Mereka juga merusak dan membakar kendaraan dinas polisi, menjarah rumah-rumah tempat tinggal anggota polsek sementara polisi sendiri yang kekuatan personelnya jauh di bawah jumlah massa, hanya bisa bertahan dengan tameng.

"Kami menang memerintahkan agar anggota tidak melepaskan tembakan ke massa sekalipun itu peluru karet," kata Kapolres Buol AKBP Ferdinan Maksi Pasule.

Bupati Buol Amiruddin Rauf dan tokoh-tokoh masyarakatpun segera turun lapangan menenangkan massa sehingga tindakan mereka tidak sampai menimbulkan bentrokan hebat dengan polisi seperti yang terjadi pada 31 Agustus 2010 yang menewaskan delapan warga, melukai puluhan anggota Brimob dan menimbulkan kerugian material miliaran rupiah.

Gubernur Longki Djanggola yang tentu telah menerima banyak laporan dari aparat keamanan dan pemerintah daerah di Buol, mengaku sangat yakin bahwa oknum-oknum tidak bertanggung jawab bermain di balik kerusuhan Buol ini.

"Siapa mereka dan apa motifnya, entahlah.
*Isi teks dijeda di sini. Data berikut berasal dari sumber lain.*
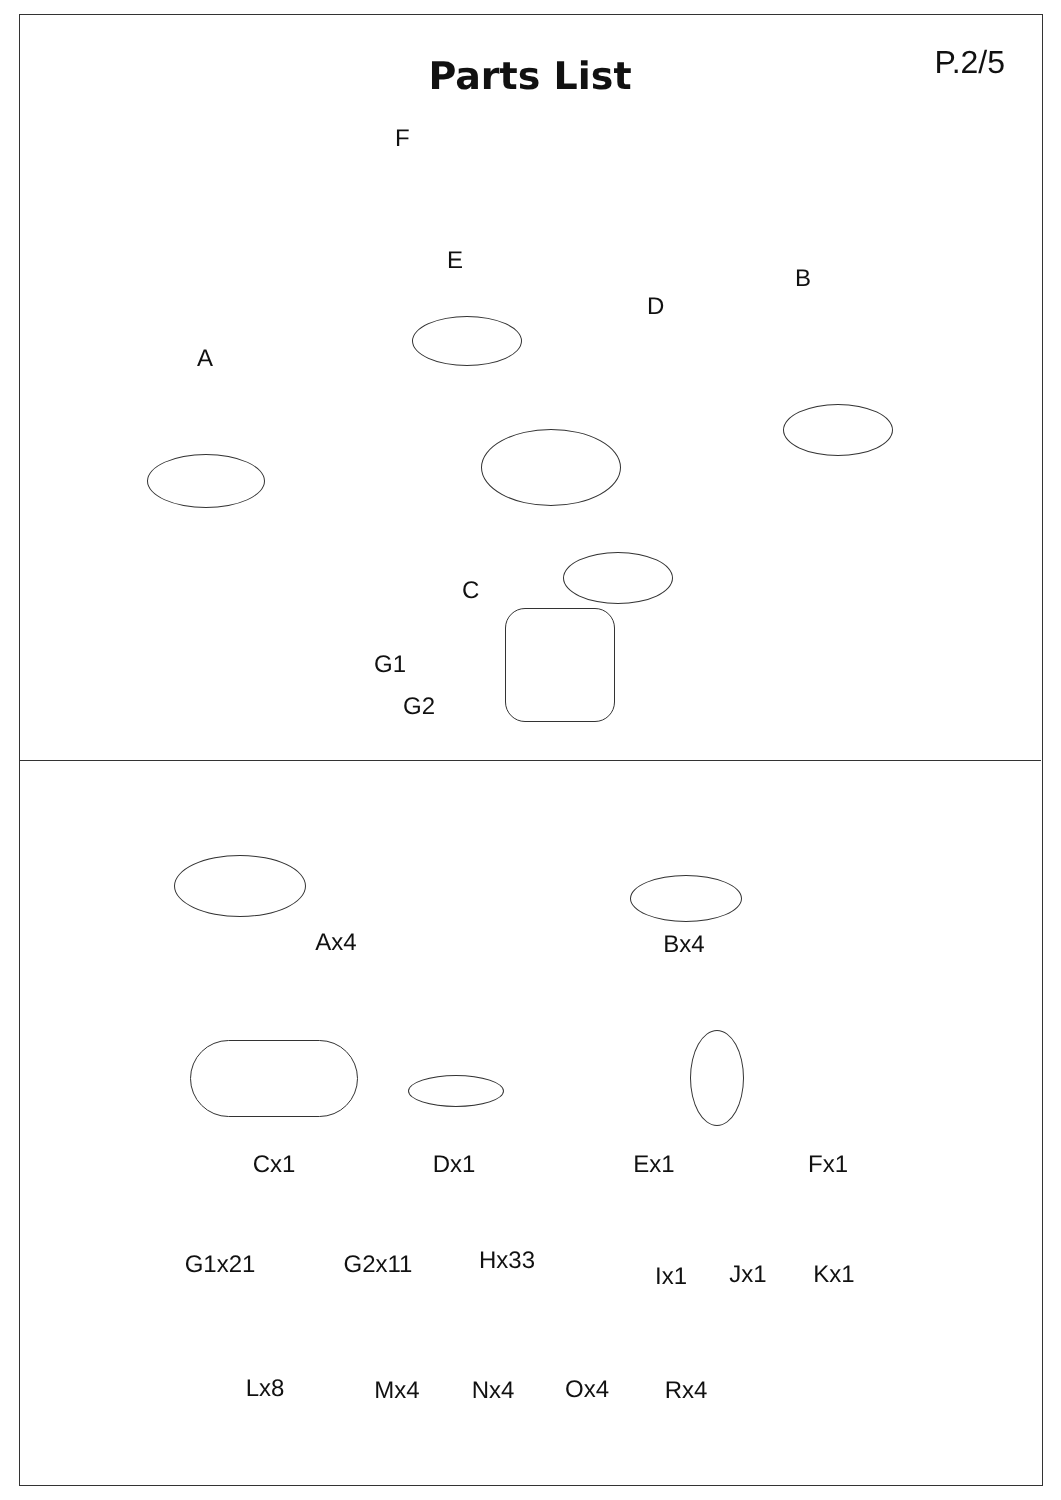Parts List P.2/5
F
E
B
D
A
C
G1
G2
Ax4 Bx4
Cx1 Dx1 Ex1 Fx1
G1x21 G2x11 Hx33
Ix1 Jx1 Kx1
Lx8 Mx4 Nx4 Ox4 Rx4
Saya sudah meminta Kapolda untuk menyelidiki provokator tersebut dan menindak tegas mereka sesuai ketentuan yang berlaku," kata Longki.



Hukum yang sakit

Banyak pihak mengakui bahwa suasana psikologis masyarakat Buol yang masih trauma pascakerusuhan 31 Agustus 2010 itu belum sembuh total sampai saat ini.

Selain karena begitu banyaknya nyawa di pihak warga sipil yang tewas di ujung peluru aparat saat itu, juga karena ketidakpuasan banyak pihak atas penanganan hukum anggota kepolisian yang terlibat.

Sebagai contoh, mantan Kasat Lantas Polres Buol Iptu Jefry Pantouw dan Briptu Sukirman yang didakwa terlibat kasus Buol 2010 itu divonis penjara selama (hanya) setahun oleh Pengadilan Negeri Palu, Sulawesi Tengah, jauh di bawah tuntutan jaksa masing-masing lima tahun penjara.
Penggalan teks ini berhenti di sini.